On an optimistically white open stage, this dancing crowd – loosely dressed (by Harriet Oxley) in pastel-coloured sportswear with a sparkle – copy and follow each other’s movements, in a wave of arms, hip thrusts and gliding forms. 

Outstanding is the fluid grace of one initiator, the 61-year-old Sheree da Costa (she signed up to the SDC at the age of 19, just after Murphy). Other memorable presences included Bradley Chatfield, Lee Francis and Kip Gamblin. There are lots of arms rising and quick turns in a choreography without complexity, but the effect is both lilting and rhythmic, especially to Chris Clark’s elemental, clattering dance score.

Midway, the numbers double as 25 volunteers trek on stage from the audience. With their huge turning circles and epic lines, we could be at a community sportsground, village fair or tribal dance party, the movements flowing communally or striking out individually. 

Somehow this melting pot of older, younger and untrained dancers from the audience conveys a physical language of sharing, unity and co-ordination, without one group dominating. Hell, they even start to artfully pogo dance in pairs.

Nearly 40 minutes is enough of Up 50. It ends with fifty human beings front-stage ranked in rows, creating a sea of well synchronised, articulate hands, not drowning but waving, to the future. And that’s my kind of church.  

The show is an interestingly communal hint of what to expect next year from Gideon Obarzanek’s first Melbourne Festival. 

Sydney Dance Company’s Bonachela/Obarzanek double bill plays until November 9. Tickets: $25-$92 sydneydancecompany.com

4 responses to “Bonachela/Obarzanek review (Sydney Dance Company)

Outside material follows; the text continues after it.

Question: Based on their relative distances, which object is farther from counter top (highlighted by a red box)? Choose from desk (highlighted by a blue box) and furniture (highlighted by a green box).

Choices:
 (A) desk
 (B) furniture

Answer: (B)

  1. Martin, Martin, Martin, I would expect better from you. When writting an article research is key and I sense you didn’t do much of it with this one. When you say “Bonachela has gone further by commissioning many other overseas choreographers. But not Murphy.” – How wrong can you be. Graeme Murphy was at the forefront of commissioning many overseas choreographers (Louis Falco (you know “Fame”), Ohad Naharin, Ralph Lemon, Stephen Petronio, just to name a few). He also brought out whole companies from overseas many times (Ballet Preljocaj for example). No “flash in the pants” here, excuse my French. Not to mention producing and nurturing some of the best young and emerging Australian choreographers and artists (Stephen Page, Paul Mercurio, Kim Walker, Gideon Obarzanek to mention a few) who have achieved their own fame getting their start at SDC. How do I know this, well I have filmed most of this throughout the years…

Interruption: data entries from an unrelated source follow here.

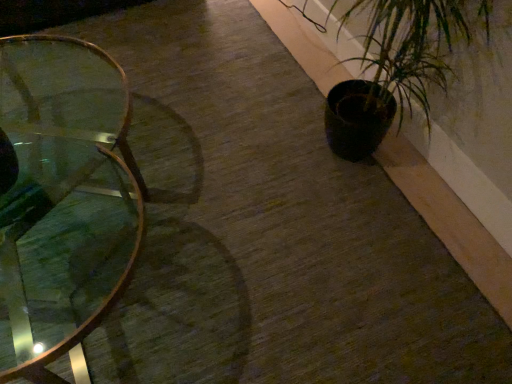
Question: Is dark matte pot at right facing towards clear glass table at left?

Choices:
 (A) yes
 (B) no

Answer: (A)

Question: Is dark matte pot at right further to camera compared to clear glass table at left?

Choices:
 (A) yes
 (B) no

Answer: (A)

Question: Considering the relative sizes of dark matte pot at right and clear glass table at left in the image provided, is dark matte pot at right smaller than clear glass table at left?

Choices:
 (A) yes
 (B) no

Answer: (A)

Question: Is dark matte pot at right wider than clear glass table at left?

Choices:
 (A) no
 (B) yes

Answer: (A)

Question: Can you confirm if dark matte pot at right is shorter than clear glass table at left?

Choices:
 (A) yes
 (B) no

Answer: (B)

Question: From a real-world perspective, is dark matte pot at right beneath clear glass table at left?

Choices:
 (A) no
 (B) yes

Answer: (A)

Question: Does clear glass table at left lie in front of dark matte pot at right?

Choices:
 (A) no
 (B) yes

Answer: (B)

Question: From the image's perspective, is clear glass table at left below dark matte pot at right?

Choices:
 (A) no
 (B) yes

Answer: (B)

Question: Can you confirm if clear glass table at left is wider than dark matte pot at right?

Choices:
 (A) no
 (B) yes

Answer: (B)

Question: From the image's perspective, is clear glass table at left above dark matte pot at right?

Choices:
 (A) yes
 (B) no

Answer: (B)

Question: Considering the relative positions of clear glass table at left and dark matte pot at right in the image provided, is clear glass table at left to the left of dark matte pot at right from the viewer's perspective?

Choices:
 (A) no
 (B) yes

Answer: (B)

Question: From a real-world perspective, is clear glass table at left physically below dark matte pot at right?

Choices:
 (A) no
 (B) yes

Answer: (B)

Question: Is point (416, 16) closer or farther from the camera than point (16, 326)?

Choices:
 (A) closer
 (B) farther

Answer: (A)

    1. I think he meant that bonechela hasn’t commissioned Murphy, an Australian choreographer, but has commissioned overseas choreographers. I think….

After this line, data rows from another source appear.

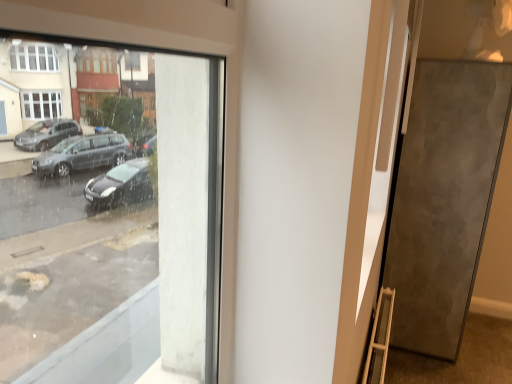
Question: From the image's perspective, is wooden ladder at lower right below matte gray door at right?

Choices:
 (A) yes
 (B) no

Answer: (A)

Question: Are wooden ladder at lower right and matte gray door at right beside each other?

Choices:
 (A) no
 (B) yes

Answer: (A)

Question: Are wooden ladder at lower right and matte gray door at right far apart?

Choices:
 (A) yes
 (B) no

Answer: (B)

Question: Considering the relative positions of wooden ladder at lower right and matte gray door at right in the image provided, is wooden ladder at lower right behind matte gray door at right?

Choices:
 (A) no
 (B) yes

Answer: (A)

Question: Can you confirm if wooden ladder at lower right is taller than matte gray door at right?

Choices:
 (A) no
 (B) yes

Answer: (A)

Question: From a real-world perspective, is metallic gray pavement at lower right above or below wooden ladder at lower right?

Choices:
 (A) below
 (B) above

Answer: (A)

Question: Is metallic gray pavement at lower right in front of or behind wooden ladder at lower right in the image?

Choices:
 (A) front
 (B) behind

Answer: (B)

Question: From the image's perspective, is metallic gray pavement at lower right positioned above or below wooden ladder at lower right?

Choices:
 (A) above
 (B) below

Answer: (B)

Question: Choose the correct answer: Is metallic gray pavement at lower right inside wooden ladder at lower right or outside it?

Choices:
 (A) outside
 (B) inside

Answer: (A)

Question: Relative to metallic gray pavement at lower right, is matte gray door at right in front or behind?

Choices:
 (A) front
 (B) behind

Answer: (B)

Question: Would you say matte gray door at right is to the left or to the right of metallic gray pavement at lower right in the picture?

Choices:
 (A) right
 (B) left

Answer: (B)

Question: Considering the positions of matte gray door at right and metallic gray pavement at lower right in the image, is matte gray door at right bigger or smaller than metallic gray pavement at lower right?

Choices:
 (A) small
 (B) big

Answer: (B)

Question: Considering the positions of matte gray door at right and metallic gray pavement at lower right in the image, is matte gray door at right taller or shorter than metallic gray pavement at lower right?

Choices:
 (A) tall
 (B) short

Answer: (A)

Question: Does point click(x=379, y=314) appear closer or farther from the camera than point click(x=407, y=332)?

Choices:
 (A) closer
 (B) farther

Answer: (A)

Question: In the image, is wooden ladder at lower right positioned in front of or behind matte gray door at right?

Choices:
 (A) behind
 (B) front

Answer: (B)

      1. I think you’re right but that’s odd.

        This year has had Melanie Lane, Gabi Nankivell and Gideon all who have a history with the company (and may I also say future) and are Australian.

        More to the point of “Perhaps the SDC’s flashy young dance brand means the company must stay looking ahead, and never over its shoulder”. This is a silly comment when your reviewing a piece with alumni dancers of the company who danced in the 70s, choreographed by Gideon who danced with the company in the 80s and founded Chunky Move in 1995.

        The “meaningless aridity of much contemporary dance” is also unjustified to anyone who saw Melanie Lanes WOOF earlier in the year or remembers Ekman’s Cacti.